Saved data entries:
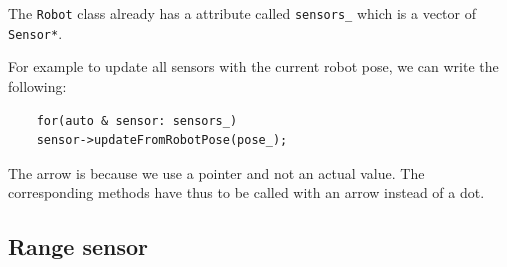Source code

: \documentclass{ecnreport}
\begin{document}
The \texttt{Robot} class already has a attribute called \texttt{sensors\_} which is a vector of \texttt{Sensor*}.

For example to update all sensors with the current robot pose, we can write the following:
\begin{center}\cppstyle
\begin{lstlisting}
    for(auto & sensor: sensors_)
	sensor->updateFromRobotPose(pose_);
\end{lstlisting}
\end{center}The arrow is because we use a pointer and not an actual value. The corresponding methods have thus to be 
called with an arrow instead of a dot.





\subsection{Range sensor}
\end{document}
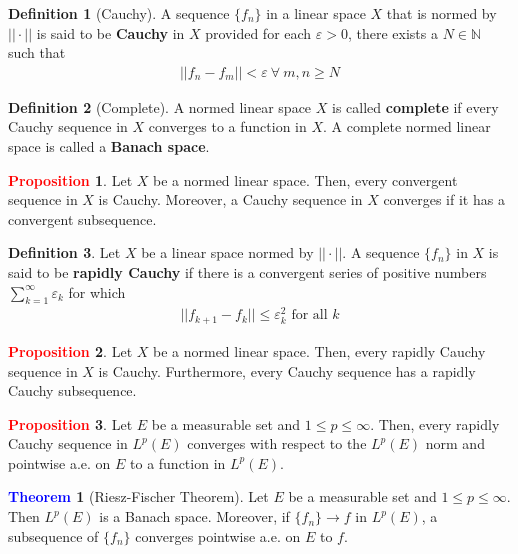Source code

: \documentclass[11pt]{article}
\theoremstyle{definition}
\theoremstyle{definition}
\newcommand{\bb}[1]{\mathbb{#1}}
\newtheorem{theorem}{\textcolor{blue}{Theorem}}
\theoremstyle{definition}
\newtheorem{definition}{\textcolor{OliveGreen}{Definition}}
\newtheorem{prop}{\textcolor{red}{Proposition}}
\theoremstyle{remark}
\begin{document}
\begin{definition}[Cauchy]
	A sequence $\{ f_n \}$ in a linear space $X$ that is normed by $|| \cdot ||$ is said to be \textbf{Cauchy} in $X$ provided for each $\varepsilon > 0$, there exists a $N \in \bb{N}$ such that 
	\begin{align}
		|| f_n - f_m || < \varepsilon\ \forall\ m, n \geq N
	\end{align}
\end{definition}

\begin{definition}[Complete]
	A normed linear space $X$ is called \textbf{complete} if every Cauchy sequence in $X$ converges to a function in $X$. A complete normed linear space is called a \textbf{Banach space}. 
\end{definition}


\begin{prop}
	Let $X$ be a normed linear space. Then, every convergent sequence in $X$ is Cauchy. Moreover, a Cauchy sequence in $X$ converges if it has a convergent subsequence. 
\end{prop}

\begin{definition}
	Let $X$ be a linear space normed by $|| \cdot ||$. A sequence $\{ f_n \}$ in $X$ is said to be \textbf{rapidly Cauchy} if there is a convergent series of positive numbers $\sum_{k=1}^\infty \varepsilon_k$ for which 
	\begin{align*}
		|| f_{k+1} - f_k || \leq \varepsilon_k^2 	\text{ for all $k$} 
	\end{align*}
	
\end{definition}

\begin{prop}
	Let $X$ be a normed linear space. Then, every rapidly Cauchy sequence in $X$ is Cauchy. Furthermore, every Cauchy sequence has a rapidly Cauchy subsequence. 
\end{prop}

\begin{prop}
	Let $E$ be a measurable set and $1 \leq p \leq \infty$. Then, every rapidly Cauchy sequence in $L^p(E)$ converges with respect to the $L^p(E)$ norm and pointwise a.e. on $E$ to a function in $L^p(E)$. 
\end{prop}

\begin{theorem}[Riesz-Fischer Theorem] 
	Let $E$ be a measurable set and $1 \leq p \leq \infty$. Then $L^p(E)$ is a Banach space. Moreover, if $\{f_n \} \rightarrow f$ in $L^p(E)$, a subsequence of $\{ f_n \}$ converges pointwise a.e. on $E$ to $f$. 
\end{theorem}
\end{document}
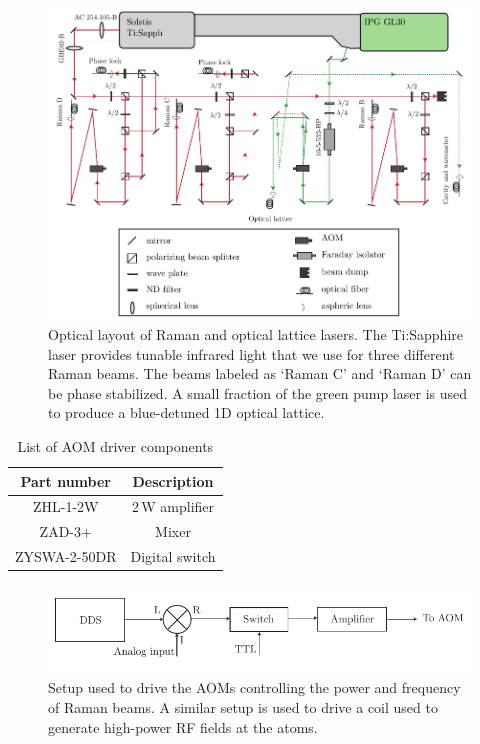 \begin{figure}[htb]
\begin{center}
\includegraphics[]{Figures/Chapter4/Raman_setup.pdf}
\caption[Optical layout of Raman and optical lattice lasers]{Optical layout of Raman and optical lattice lasers. The Ti:Sapphire laser provides tunable infrared light that we use for three different Raman beams. The beams labeled as `Raman C' and `Raman D' can be phase stabilized. A small fraction of the green pump laser is used to produce a blue-detuned 1D optical lattice.}
\label{fig:Raman_setup}
\end{center}
\end{figure}

\begin{table}[h]
\caption[List of AOM driver components]{List of AOM driver components}
\begin{center}
\begin{tabular}{c c}
\hline
Part number & Description \\
\hline \hline
ZHL-1-2W & 2\,W amplifier \\
 ZAD-3+ & Mixer\\
 ZYSWA-2-50DR & Digital switch 
\end{tabular}
\end{center}
\label{table:rf_driver}
\end{table}

\begin{figure}[htb]
\begin{center}
\includegraphics[]{Figures/Chapter4/RF_driver.pdf}
\caption[AOM driving electronics]{Setup used to drive the AOMs controlling the power and frequency of Raman beams. A similar setup is used to drive a coil used to generate high-power RF fields at the atoms.}
\label{fig:RF_driver}
\end{center}
\end{figure}

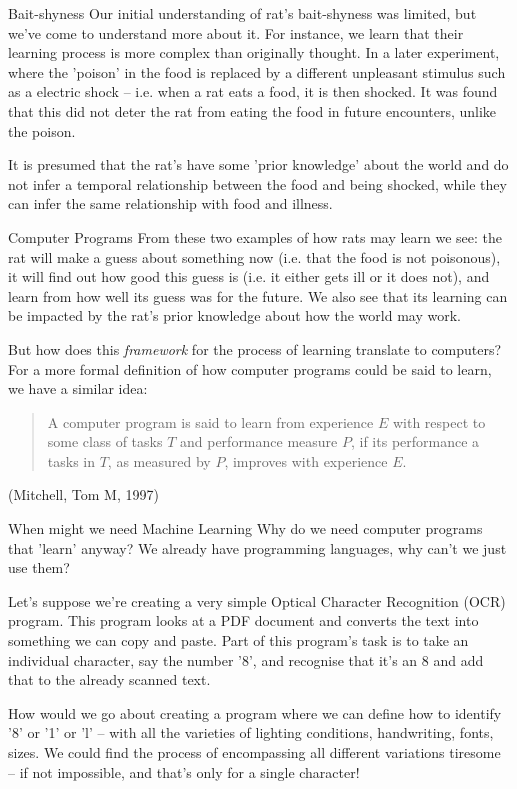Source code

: \documentclass[10pt]{beamer}
\begin{document}
\begin{frame}[label={sec:org15c74c0}]{Bait-shyness}
Our initial understanding of rat's bait-shyness was limited, but we've come to
understand more about it. For instance, we learn that their learning process is more
complex than originally thought. In a later experiment, where the 'poison' in the
food is replaced by a different unpleasant stimulus such as a electric shock --
i.e. when a rat eats a food, it is then shocked. It was found that this did not
deter the rat from eating the food in future encounters, unlike the poison.

It is presumed that the rat's have some 'prior knowledge' about the world and do not
infer a temporal relationship between the food and being shocked, while they can
infer the same relationship with food and illness.
\end{frame}

\begin{frame}[label={sec:org82f360e}]{Computer Programs}
From these two examples of how rats may learn we see: the rat will make a guess about
something now (i.e. that the food is not poisonous), it will find out how good this
guess is (i.e. it either gets ill or it does not), and learn from how well its guess
was for the future. We also see that its learning can be impacted by the rat's prior
knowledge about how the world may work.

But how does this \emph{framework} for the process of learning translate to computers? For a
more formal definition of how computer programs could be said to learn, we have a
similar idea:

\begin{quote}
A computer program is said to learn from experience \(E\) with respect
to some class of tasks \(T\) and performance measure \(P\), if its performance
a tasks in \(T\), as measured by \(P\), improves with experience \(E\).
\end{quote}

(Mitchell, Tom M, 1997)
\end{frame}

\begin{frame}[label={sec:org6a5b143}]{When might we need Machine Learning}
Why do we need computer programs that 'learn' anyway? We already have programming
languages, why can't we just use them?

Let's suppose we're creating a very simple Optical Character Recognition (OCR)
program. This program looks at a PDF document and converts the text into something we
can copy and paste. Part of this program's task is to take an individual character,
say the number '8', and recognise that it's an 8 and add that to the already scanned
text.

How would we go about creating a program where we can define how to identify '8' or
'1' or 'l' -- with all the varieties of lighting conditions, handwriting, fonts,
sizes. We could find the process of encompassing all different variations tiresome --
if not impossible, and that's only for a single character!
\end{frame}
\end{document}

» **Problem**
Write down again, exactly as given, only the lines above that fall from the line with "food is replaced" to the line with "deter the rat", inclusive.

» **Task response**
food is replaced by a different unpleasant stimulus such as a electric shock --
i.e. when a rat eats a food, it is then shocked. It was found that this did not
deter the rat from eating the food in future encounters, unlike the poison.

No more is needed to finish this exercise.